Restate each entry below exactly; pictures stay out of the copy.

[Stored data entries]
*** Block opens ***

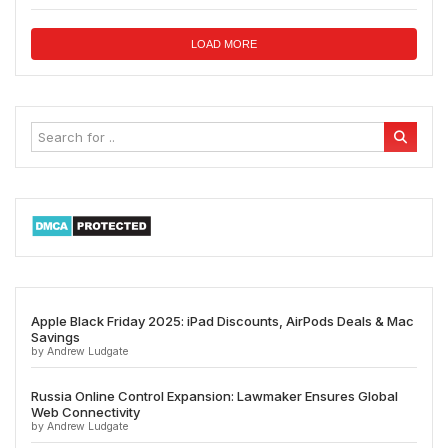
LOAD MORE
Apple Black Friday 2025: iPad Discounts, AirPods Deals & Mac
Savings
by Andrew Ludgate
Russia Online Control Expansion: Lawmaker Ensures Global
Web Connectivity
by Andrew Ludgate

*** Block closes ***

= Exercise response =
LOAD MORE
Apple Black Friday 2025: iPad Discounts, AirPods Deals & Mac
Savings
by Andrew Ludgate
Russia Online Control Expansion: Lawmaker Ensures Global
Web Connectivity
by Andrew Ludgate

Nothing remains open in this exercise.